If we bring a flat screen TV over to Spain from the uk, will it work?

Thanks


----------



## Stravinsky (Aug 12, 2007)

Peter & Fiona said:


> Hi,
> 
> If we bring a flat screen TV over to Spain from the uk, will it work?
> 
> Thanks


Yes it will


----------



## Sarkyparky (May 17, 2008)

Stravinsky said:


> Yes it will


Were you in a rush when you replied lol?


----------



## Stravinsky (Aug 12, 2007)

Sarkyparky said:


> Were you in a rush when you replied lol?

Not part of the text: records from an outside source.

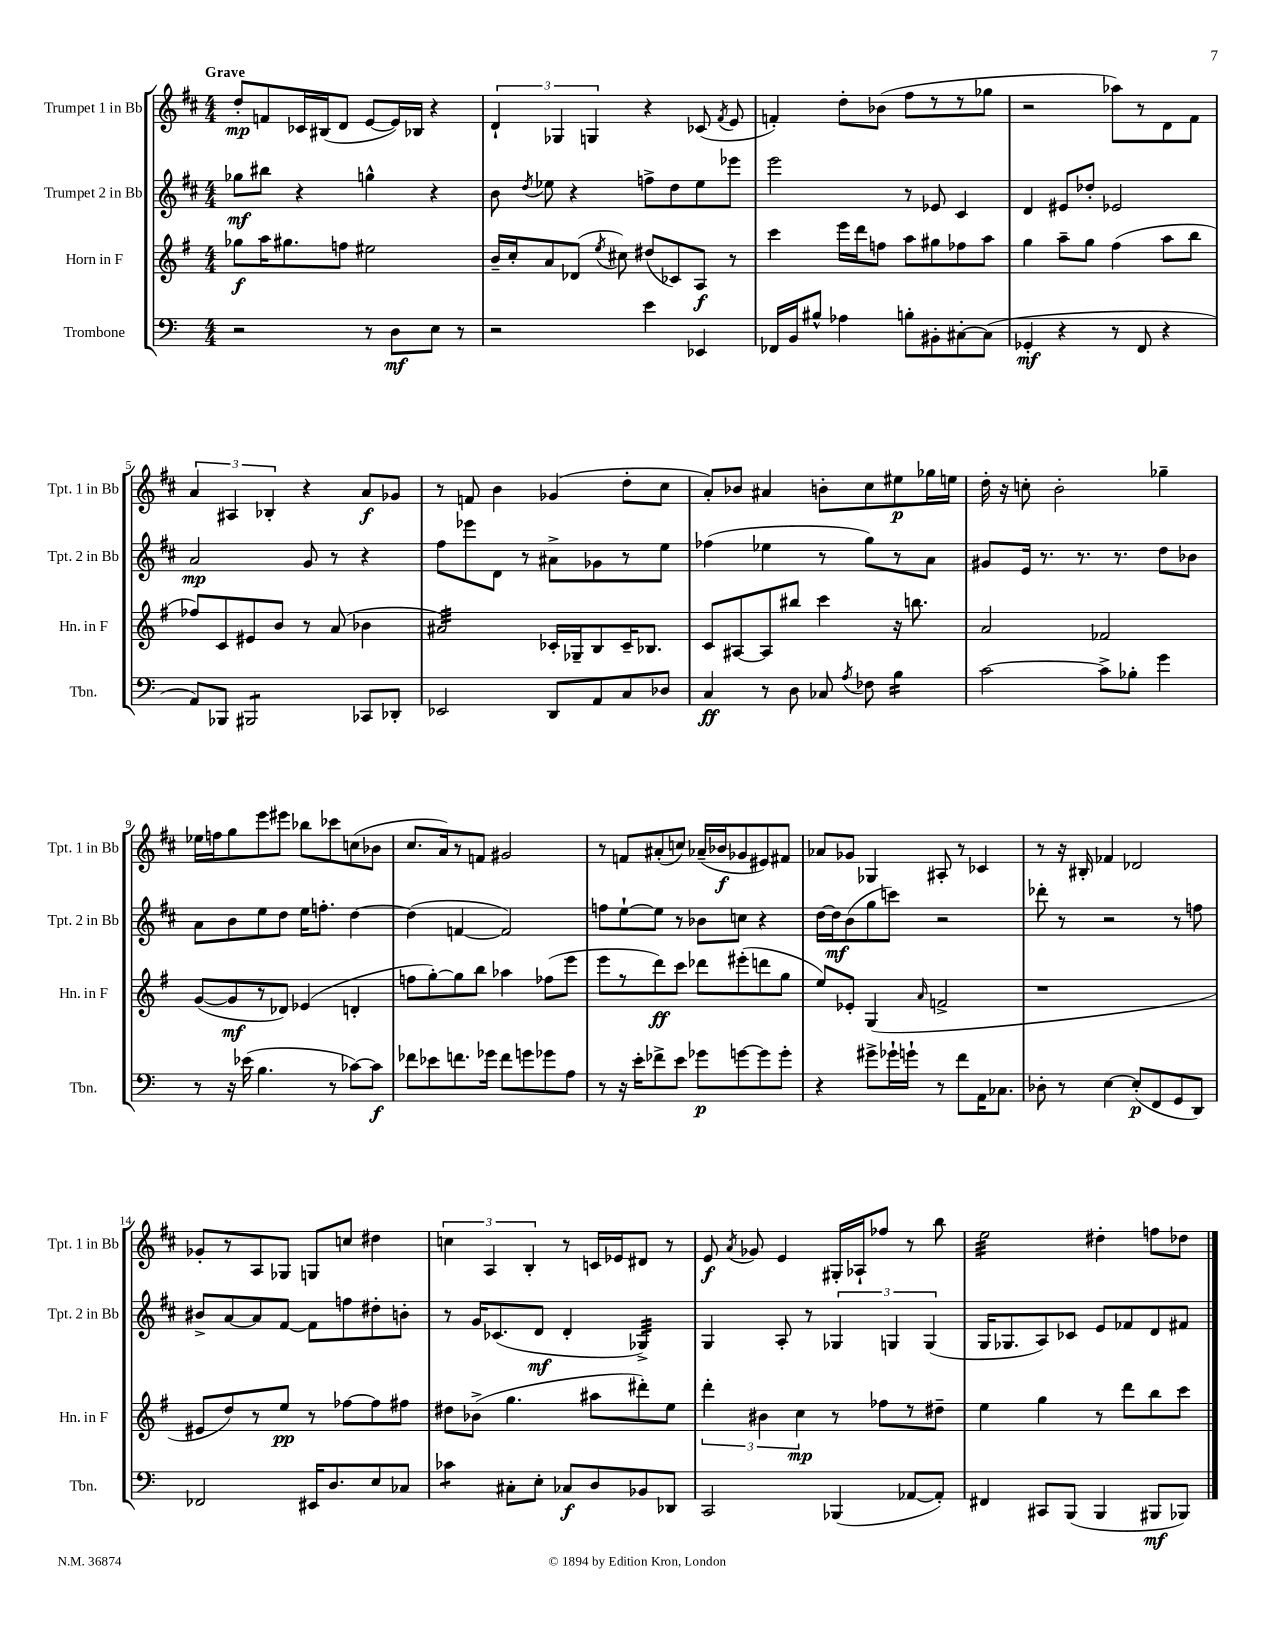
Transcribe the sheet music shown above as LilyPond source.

<<
\new StaffGroup <<
\new Staff = "s0" \with { instrumentName = "Trumpet 1 in Bb" shortInstrumentName = "Tpt. 1 in Bb" } {
    \clef treble \key d \major \numericTimeSignature \time 4/4 \tempo "Grave"
    \autoBeamOff d''8[-.\mp f'8 ces'16 bis16( d'8] e'8[~ e'16) bes16] r4 |
    \tuplet 3/2 { d'4-! ges4 g4 } r4 ces'8( \acciaccatura { fis'8 } e'8 |
    f'4-.) d''8[-. bes'8]( fis''8[ r8 r8 ges''8] |
    r2 aes''8[) r8 d'8 fis'8] |
    \tuplet 3/2 { a'4 ais4 bes4-. } r4 a'8[\f ges'8] |
    r8 f'8 b'4 ges'4( d''8[-. cis''8] |
    a'8[-.) bes'8] ais'4 b'8[-. cis''8 eis''8\p ges''16 e''16] |
    d''16-. r16 c''8-. b'2-. ges''4-- |
    ees''16[ f''16 g''8 e'''8 eis'''8] bes''8[ ces'''8 c''8( bes'8] |
    cis''8.[ a'16) r8 f'8] gis'2 |
    r8 f'8[ ais'8-.( c''8]) aes'16[--( bes'16\f ges'8 eis'8) fis'8] |
    aes'8[ ges'8] ges4 ais8-. r8 ces'4 |
    r8 r16 bis16-. fes'4 des'2 |
    ges'8[-. r8 a8 ges8] g8[ c''8] dis''4 |
    \tuplet 3/2 { c''4 a4 b4-. } r8 c'16[ ees'16 dis'8] r8 |
    e'8\f \acciaccatura { a'8 } ges'8 e'4 gis16[-. aes16-! fes''8] r8 b''8 |
    e''2:32 dis''4-. f''8[ des''8] \bar "|." |
}
\new Staff = "s1" \with { instrumentName = "Trumpet 2 in Bb" shortInstrumentName = "Tpt. 2 in Bb" } {
    \clef treble \key d \major \numericTimeSignature \time 4/4
    \autoBeamOff ges''8[\mf bis''8] r4 g''4-^ r4 |
    b'8 \acciaccatura { d''8 } ees''8 r4 f''8[-> d''8 ees''8 ees'''8] |
    e'''2 r8 ees'8 cis'4 |
    d'4 eis'8[ des''8]-. ees'2 |
    a'2\mp g'8 r8 r4 |
    fis''8[ ees'''8 d'8] r8 ais'8[-> ges'8 r8 e''8] |
    fes''4( ees''4 r8 g''8[) r8 a'8] |
    gis'8[ e'16] r8. r8. r8. d''8[ bes'8] |
    a'8[ b'8 e''8 d''8] e''16[ f''8.]-. d''4~ |
    d''4( f'4~ f'2) |
    f''8[ e''8~-! e''8] r8 bes'8[ c''8] r4 |
    d''16[~ d''16\mf b'8( g''8 c'''8]) r2 |
    des'''8-. r8 r2 r8 f''8 |
    bis'8[-> a'8~ a'8 fis'8]~ fis'8[ f''8 dis''8-. b'8]-. |
    r8 g'16[ ces'8.( d'8]\mf d'4-. ges4:32->) |
    g4 a8-. r8 \tuplet 3/2 { ges4 g4 g4( } |
    g16[ ges8. a8) ces'8] e'8[ fes'8 d'8 fis'8] \bar "|." |
}
\new Staff = "s2" \with { instrumentName = "Horn in F" shortInstrumentName = "Hn. in F" } {
    \clef treble \key g \major \numericTimeSignature \time 4/4
    \autoBeamOff ges''8[\f a''16 gis''8. f''8] eis''2 |
    b'16[-- c''16-. a'8 des'8]( \acciaccatura { e''8 } cis''8) dis''8[( ces'8) a8]\f r8 |
    c'''4 e'''16[ d'''16 f''8] a''8[ gis''8 fes''8 a''8] |
    g''4 a''8[-- g''8] fis''4( a''8[ b''8] |
    fes''8[) c'8 eis'8 b'8] r8 a'8( bes'4 |
    ais'2:32) ces'16[-. ges16-- b8 ces'16-- bes8.] |
    c'8[ ais8~ ais8 bis''8] c'''4 r16 b''8. |
    a'2 fes'2 |
    g'8[~( g'8\mf r8 des'8]) ees'4( d'4-. |
    f''8[ g''8~-.) g''8 b''8] aes''4 fes''8[( e'''8] |
    e'''8[ r8 d'''8\ff) c'''8] des'''8[ eis'''8-.( d'''8 g''8] |
    e''8[) ees'8]-. g4( \grace { a'16 } f'2-> |
    r1 |
    eis'8[ d''8) r8 e''8]\pp r8 fes''8[~ fes''8 fis''8] |
    dis''8[ bes'8]->( g''4. ais''8[ dis'''8-.) e''8] |
    \tuplet 3/2 { d'''4-. bis'4 c''4\mp } r8 fes''8[ r8 dis''8]-- |
    e''4 g''4 r8 d'''8[ b''8 c'''8] \bar "|." |
}
\new Staff = "s3" \with { instrumentName = "Trombone" shortInstrumentName = "Tbn." } {
    \clef bass \key c \major \numericTimeSignature \time 4/4
    \autoBeamOff r2 r8 d8[\mf e8] r8 |
    r2 e'4 ees,4 |
    fes,16[ b,16 bis8]-^ aes4 b8[-. bis,8-. cis8~-. cis8]( |
    ges,4-.\mf r4 r8 f,8 r4 |
    a,8[) bes,,8] bis,,2:8 ces,8[ des,8]-. |
    ees,2 d,8[ a,8 c8 des8] |
    c4\ff r8 d8 ces8 \acciaccatura { a8 } fes8 b4:16 |
    c'2~ c'8[-> bes8]-. g'4 |
    r8 r16 ees'16( b4. r8 ces'8[~) ces'8]\f |
    fes'8[ ees'8 f'8. ges'16] f'8[ g'8 ges'8 a8] |
    r8 r16 e'16[-. fes'8-> e'8] ges'8[\p g'8~ g'8 g'8]-. |
    r4 gis'8[-> ges'16-! g'16]-! r8 f'8[ a,16 ces8.] |
    des8-. r8 e4~ e8[-.\p( f,8 g,8 d,8]) |
    fes,2 eis,16[ d8. e8 ces8] |
    ces'4:8 cis8[-. e8]-. ces8[\f d8 bes,8 des,8] |
    c,2 bes,,4( aes,8[~ aes,8]-.) |
    fis,4 cis,8[ b,,8]( b,,4 bis,,8[\mf bes,,8]) \bar "|." |
}
>>
>>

Heh heh .... well what more can you say really


----------



## Sarkyparky (May 17, 2008)

Stravinsky said:


> Heh heh .... well what more can you say really


You could have put a full stop there!


----------



## Peter & Fiona (Apr 24, 2008)

Oh - there you are - I din't realise I had pressed the button to send. 
Blond!!!
Thanks for the info about the TV. 

We are getting very excited now about moving there to sing. any contacts would be useful...depending on where you are of course - we will be in Torrieveja.
This forum is really useful. Thanks for your help.


----------



## STD MATTY (May 17, 2008)

Peter & Fiona said:


> Hi,
> 
> If we bring a flat screen TV over to Spain from the uk, will it work?
> 
> Thanks


It might get the odd shift in a bar, but unless it speaks Spanish and has a good trade you wouldn't be able to survive on it's income alone.

HTH

SM


----------



## Sarkyparky (May 17, 2008)

STD MATTY said:


> It might get the odd shift in a bar, but unless it speaks Spanish and has a good trade you wouldn't be able to survive on it's income alone.
> 
> HTH
> 
> SM


Ha ha ha ha ha!


----------